Human rights organisations have repeatedly criticised the Royal Malaysian Police for mistreating detainees and heavy-handedness, and in 2003 Amnesty International called for a move to human rights-based policing. On the Malaysian Bar Council website, by far the most popular download is a document called “Know Your Rights”, giving ordinary Malaysians a checklist of what to expect as acceptable police conduct and what their rights are under arrest.
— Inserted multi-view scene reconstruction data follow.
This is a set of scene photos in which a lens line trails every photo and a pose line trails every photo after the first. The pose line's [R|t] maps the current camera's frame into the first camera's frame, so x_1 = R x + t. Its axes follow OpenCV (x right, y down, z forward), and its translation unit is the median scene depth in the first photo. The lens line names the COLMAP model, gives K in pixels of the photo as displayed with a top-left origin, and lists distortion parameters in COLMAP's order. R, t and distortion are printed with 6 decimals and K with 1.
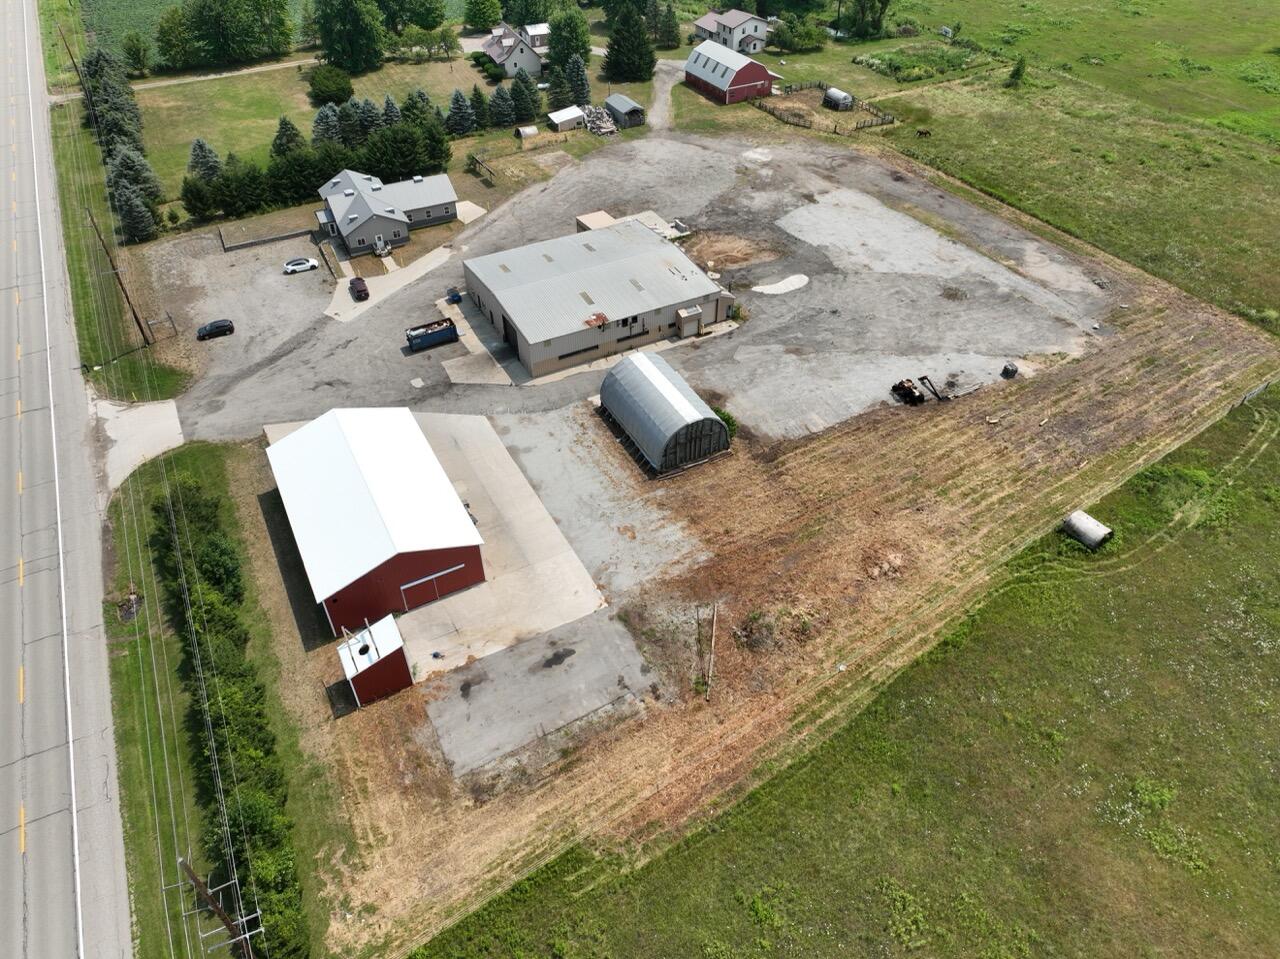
lens RADIAL K [[900.8, 0, 644.6], [0, 900.8, 472.7], [0, 0, 1]] dist [0.001050, 0.017057]
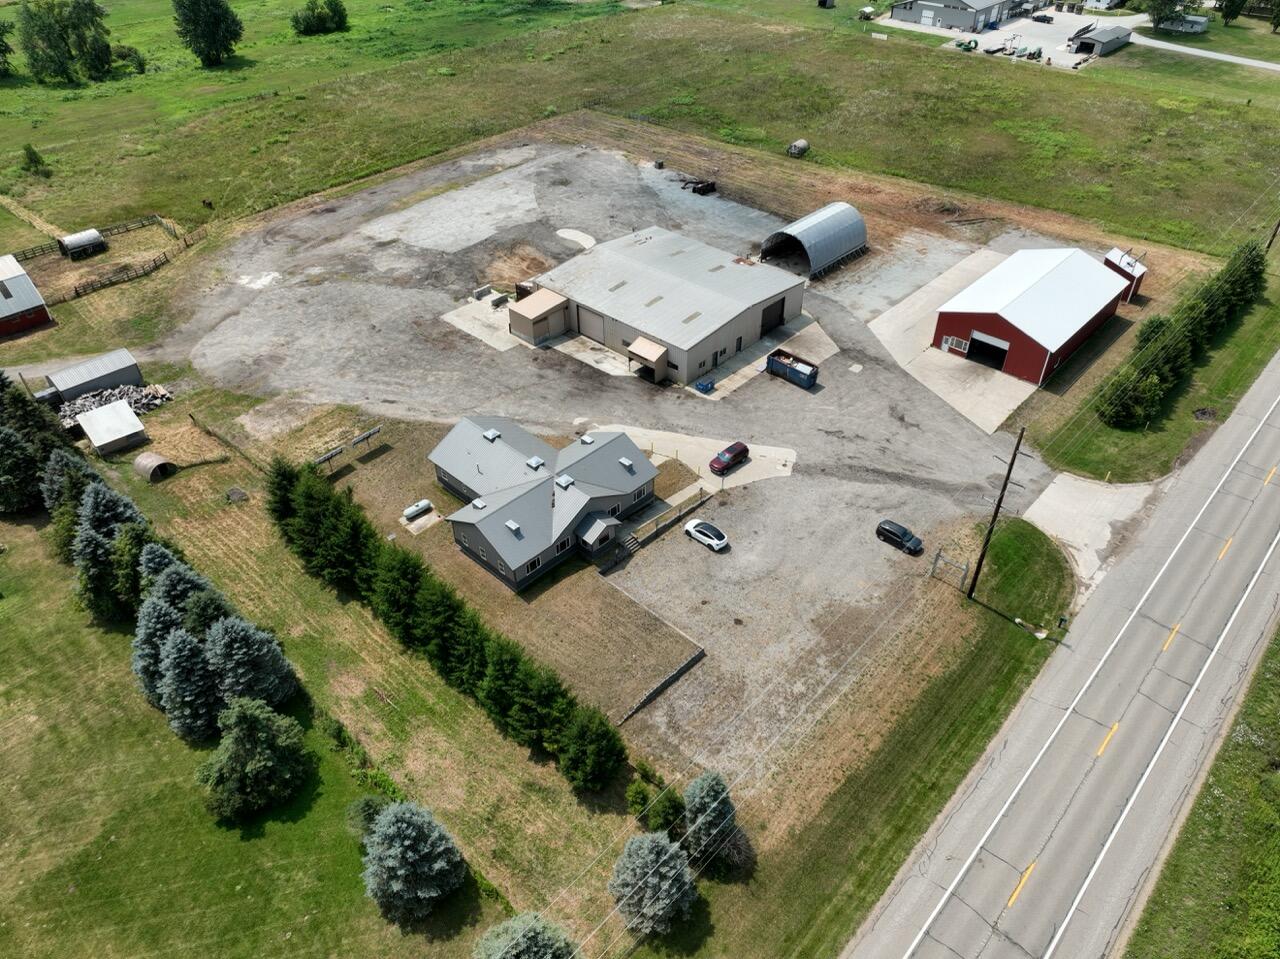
lens RADIAL K [[900.8, 0, 644.6], [0, 900.8, 472.7], [0, 0, 1]] dist [0.001050, 0.017057]
pose [[-0.330462, -0.576447, 0.747331, -0.840208], [0.621269, 0.463222, 0.632021, -0.701008], [-0.710507, 0.673152, 0.205052, 0.880179]]
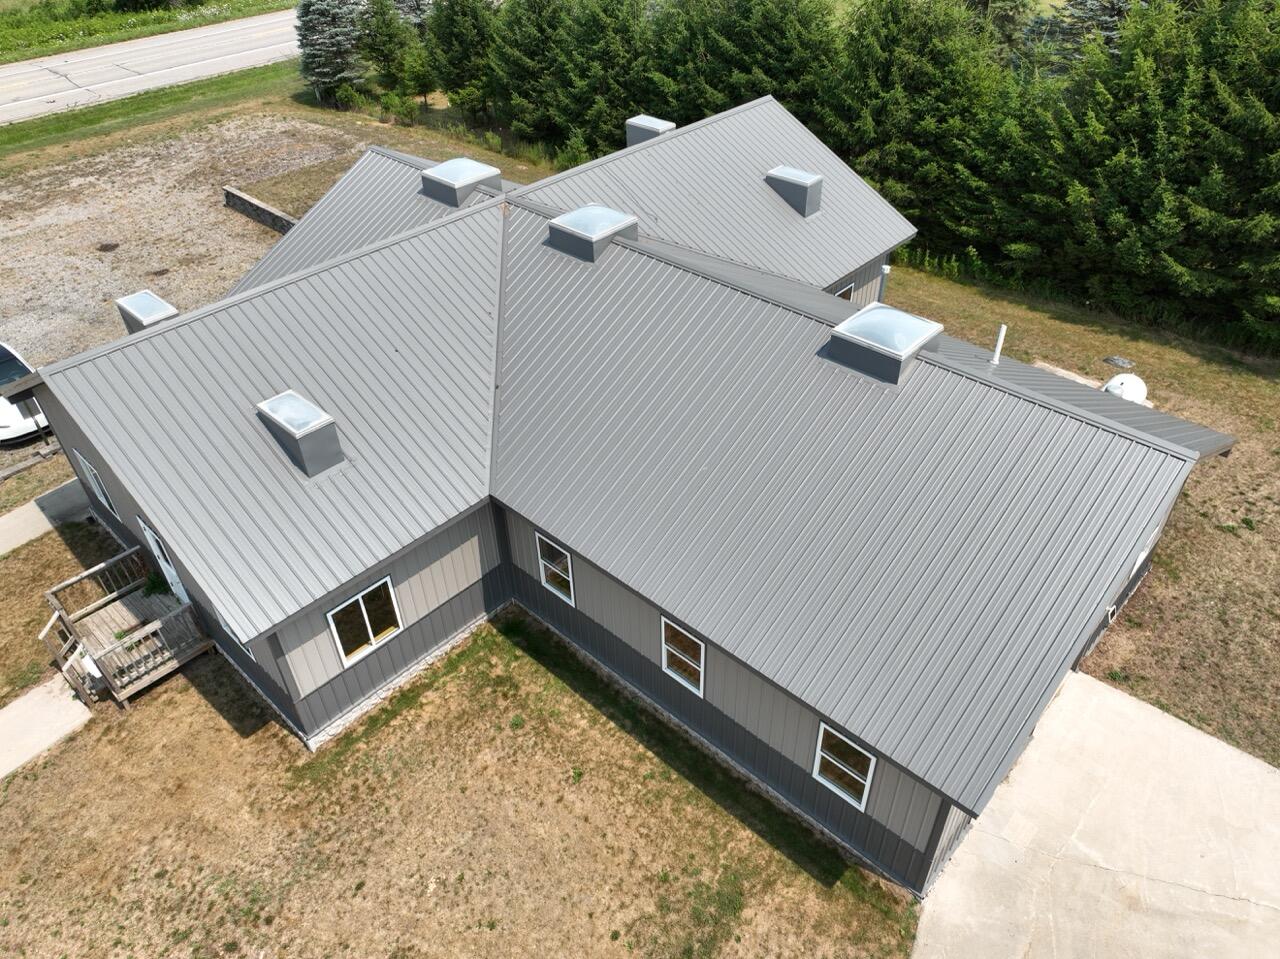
lens RADIAL K [[900.8, 0, 644.6], [0, 900.8, 472.7], [0, 0, 1]] dist [0.001050, 0.017057]
pose [[0.345911, 0.582916, -0.735224, -0.192835], [-0.599900, 0.739911, 0.304389, -0.356937], [0.721433, 0.335770, 0.605634, 1.002148]]
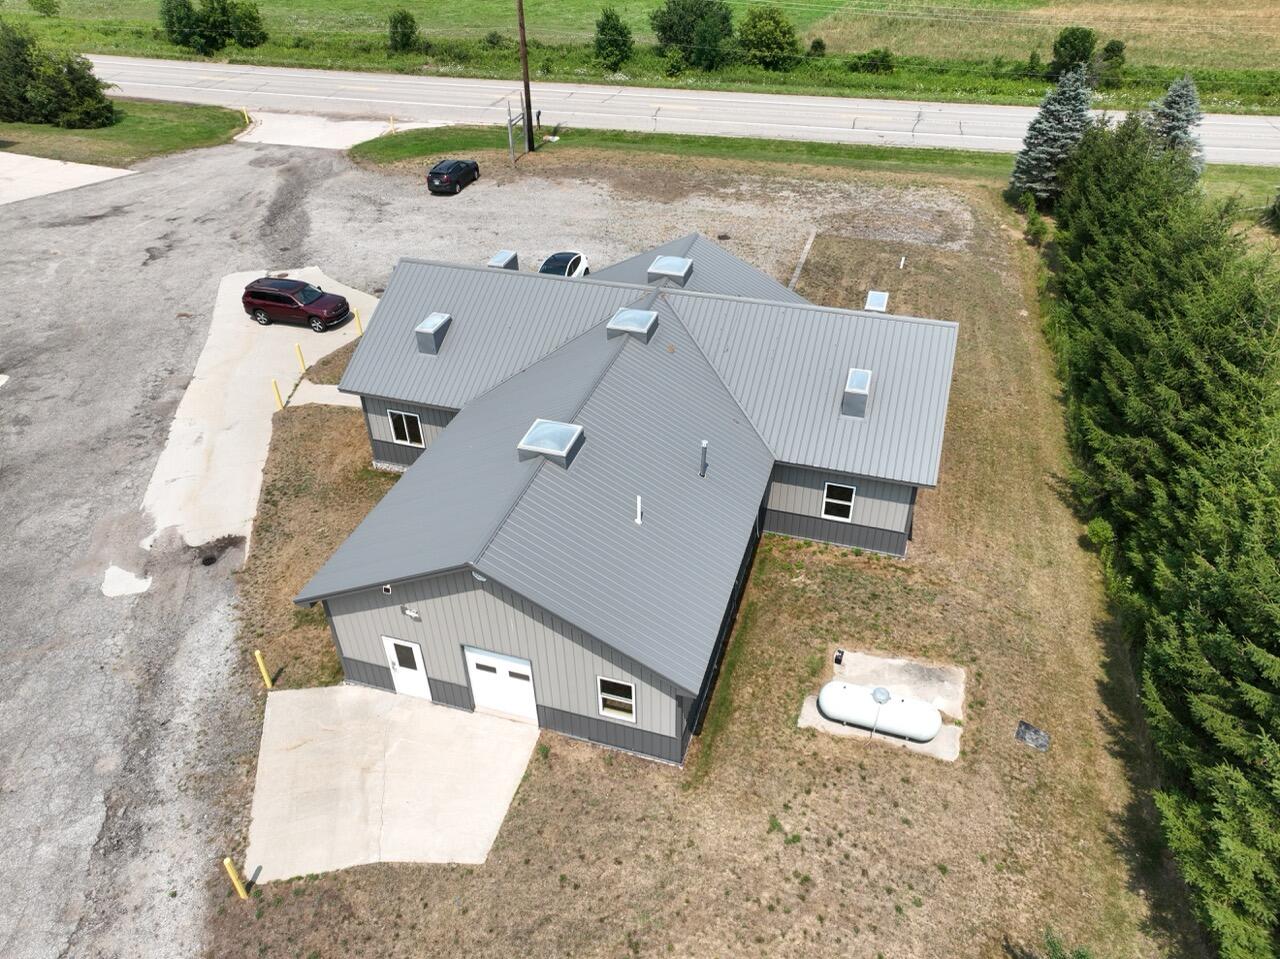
lens RADIAL K [[900.8, 0, 644.6], [0, 900.8, 472.7], [0, 0, 1]] dist [0.001050, 0.017057]
pose [[-0.695544, 0.438868, -0.568871, -0.185578], [-0.453353, 0.346169, 0.821363, -0.498862], [0.557396, 0.829193, -0.041814, 1.105681]]
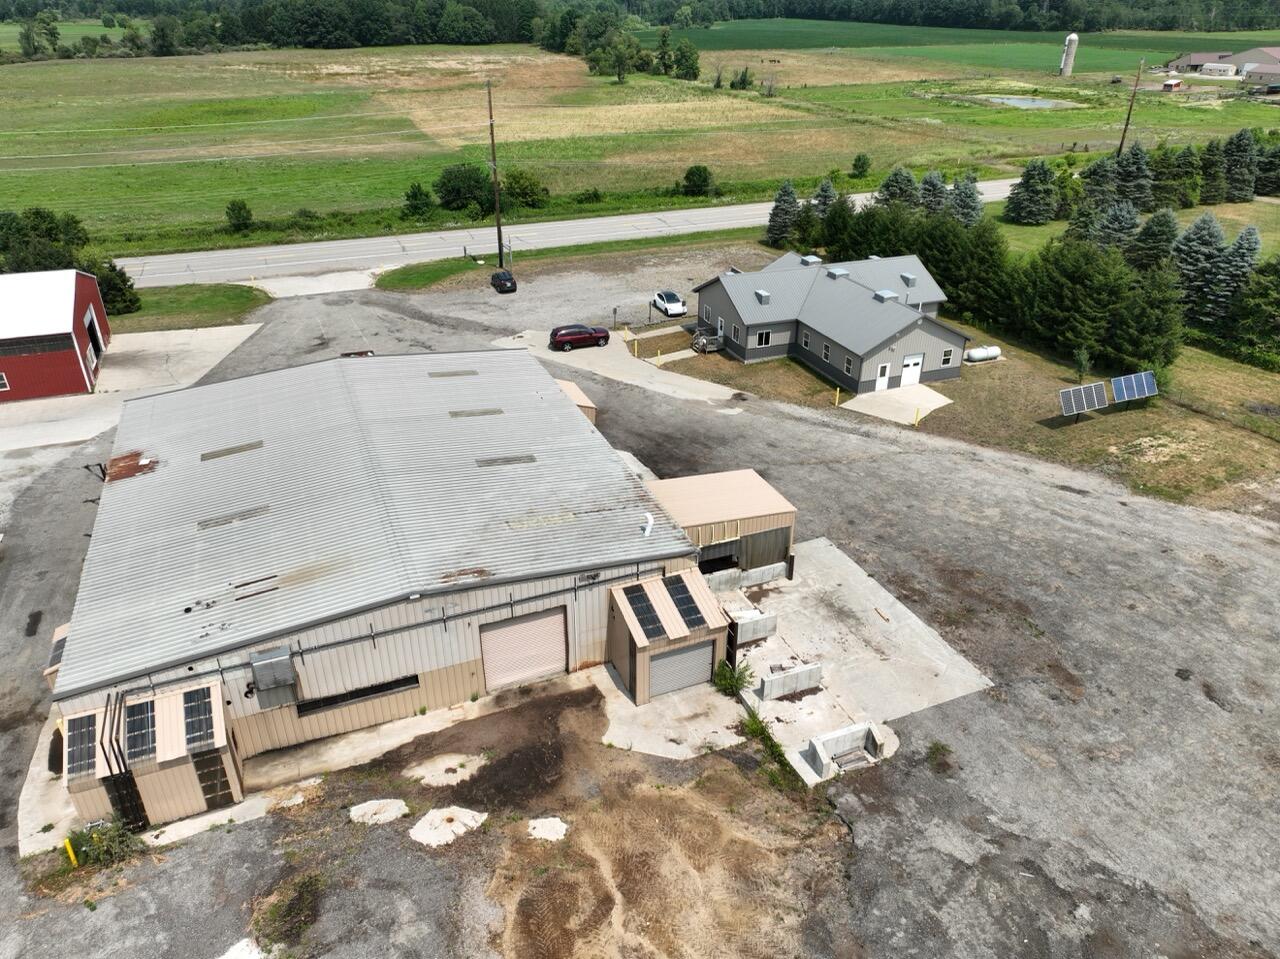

In response to pressure, three years ago, the Malaysian Prime Minister promised to set up a body called the IPCMC – the Independent Police Complaints and Misconduct Commission – and three years later, it’s still not up-and-running. malaysiakini leaked a police memo in June 2006 showing police opposition to the body, and Aliran, a Malaysian human rights organisation claimed earlier this year that the mainstream media had been ignoring its demands for the IPCMC to be set up, and Suaram and Amnesty International Malaysia responded to the latest incident by calling for the IPCMC to be implemented immediately. Despite this, it seems that the foot-dragging continues.
Today it was announced that Tan Sri Mohd Bakri Omar, the Inspector-General of Police, would be replaced by UK law graduate Tan Sri Musa Hassan on Monday. With the clamour growing for the Commission to be set up without further delay, how Musa Hassan responds to the latest video scandal, and how the government handles Hemy Hamisa Abu Hassan Saari’s compensation claim is going to be crucial. MP Teresa Kok publicised an online petition internet users can sign to pressure the government into establishing the IPCMC. Until that happens, however, the role of ordinary citizens and police whistleblowers in recording and exposing police misconduct using cellphones and blogs looks like the only course for justice.